The Bored Ape #3475 NFT is currently priced at 225 ETH ($598,297.50) on the OpenSea platform.

In addition to monetary damages, McKimmy says that he has filed the lawsuit against OpenSea in order to “protect the interests of NFT owners, who reside in countries worldwide and use [OpenSea’s] platform,” and to force OpenSea “to enact sufficient security measures and address the known susceptibilities in its interface.” 

As for how the case will play out, lawyer and intellectual property researcher Mike Dunford stated on Monday that he suspects it will likely end up in arbitration, and “when it does, the claim may turn on how much you can get away with disclaiming under New York contract law,” which is the state that OpenSea lists in the choice of law provision in its terms of service. (Among other things, OpenSea’s terms state, “You agree that any dispute, controversy, or claim relating in any way to your access or use of the Service, to any products sold or distributed through the Service, or to any aspect of your relationship with OpenSea, will be resolved by binding arbitration, rather than in court, including threshold questions of the arbitrability of such dispute, controversy, or claim.”)

A rep for OpenSea was not immediately available for comment in connection with the lawsuit. 

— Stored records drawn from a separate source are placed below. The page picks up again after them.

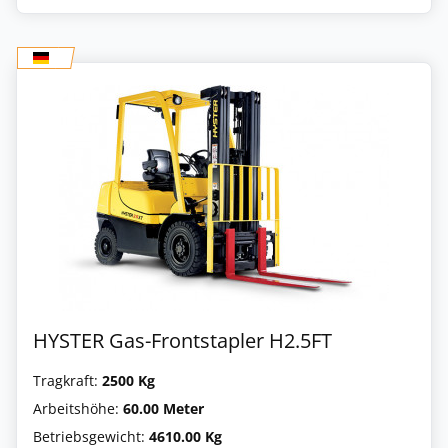
HYSTER Gas-Frontstapler H2.5FT
Tragkraft:
2500 Kg
Arbeitshöhe:
60.00 Meter
Betriebsgewicht:
4610.00 Kg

In a statement on February 21, OpenSea revealed that its team “has been working around the clock to investigate the specific details of [the] phishing attack,” and stated that while had “not yet determined the exact source,” it had “narrowed down the list of impacted individuals to 17, rather than the previously mentioned 32.” It is still unclear where the hack originated, but OpenSea founder and CEO Devin Finzer stated over the weekend that the attack “did not originate on,” its listing system from emails sent by the company.

Reflecting on the OpenSea hack and the “high profile” attacks, such as the one on that resulted in a hack of $320 million worth of ETH by way of the Wormhole bridge, Market’s Insider’s Adam Morgan McCarthy states that this type of crime is “becoming more common,” which is further backed up by a recent Chainalysis report that revealed that bad actors stole $14 billion worth of crypto in 2021, an 80 percent year-over-year increase.

The case is Timothy McKimmy v. OpenSea, 4:22-cv-00545 (S.D. Tex.).